[WORK TO COMPLETE] Return, from the lines below, each one that includes the word "Chinh".

[DATA]
_ _ _ _ _ _ _

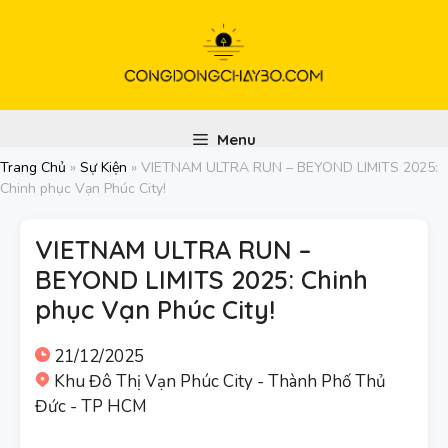
Chuyển
đến
nội
dung
Menu
Trang Chủ
»
Sự Kiện
»
VIETNAM ULTRA RUN – BEYOND LIMITS 2025:
Chinh phục Vạn Phúc City!
VIETNAM ULTRA RUN –
BEYOND LIMITS 2025: Chinh
phục Vạn Phúc City!
21/12/2025
Khu Đô Thị Vạn Phúc City - Thành Phố Thủ
Đức - TP HCM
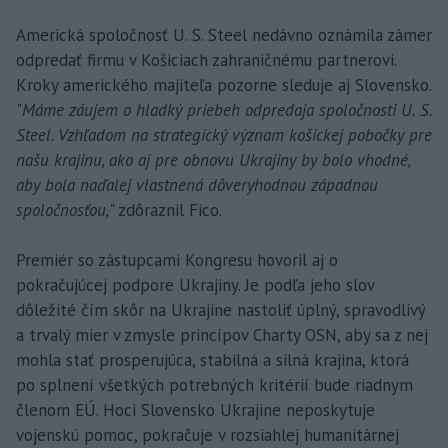
Americká spoločnosť U. S. Steel nedávno oznámila zámer
odpredať firmu v Košiciach zahraničnému partnerovi.
Kroky amerického majiteľa pozorne sleduje aj Slovensko.
"
Máme záujem o hladký priebeh odpredaja spoločnosti U. S.
Steel. Vzhľadom na strategický význam košickej pobočky pre
našu krajinu, ako aj pre obnovu Ukrajiny by bolo vhodné,
aby bola naďalej vlastnená dôveryhodnou západnou
spoločnosťou,
" zdôraznil Fico.
Premiér so zástupcami Kongresu hovoril aj o
pokračujúcej podpore Ukrajiny. Je podľa jeho slov
dôležité čím skôr na Ukrajine nastoliť úplný, spravodlivý
a trvalý mier v zmysle princípov Charty OSN, aby sa z nej
mohla stať prosperujúca, stabilná a silná krajina, ktorá
po splnení všetkých potrebných kritérií bude riadnym
členom EÚ. Hoci Slovensko Ukrajine neposkytuje
vojenskú pomoc, pokračuje v rozsiahlej humanitárnej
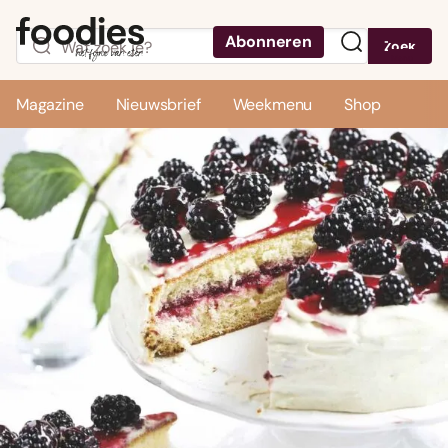
Abonneren
Zoek
Menu
Magazine
Nieuwsbrief
Weekmenu
Shop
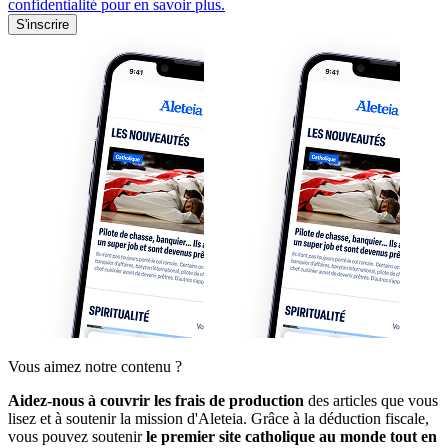
confidentialité pour en savoir plus.
S'inscrire
Vous aimez notre contenu ?
Aidez-nous à couvrir les frais de production
des articles que vous
lisez et à soutenir la mission d'Aleteia. Grâce à la déduction fiscale,
vous pouvez soutenir
le premier site catholique au monde tout en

_ _ _ _ _ _ _

[EXERCISE OUTPUT]
Chinh phục Vạn Phúc City!
BEYOND LIMITS 2025: Chinh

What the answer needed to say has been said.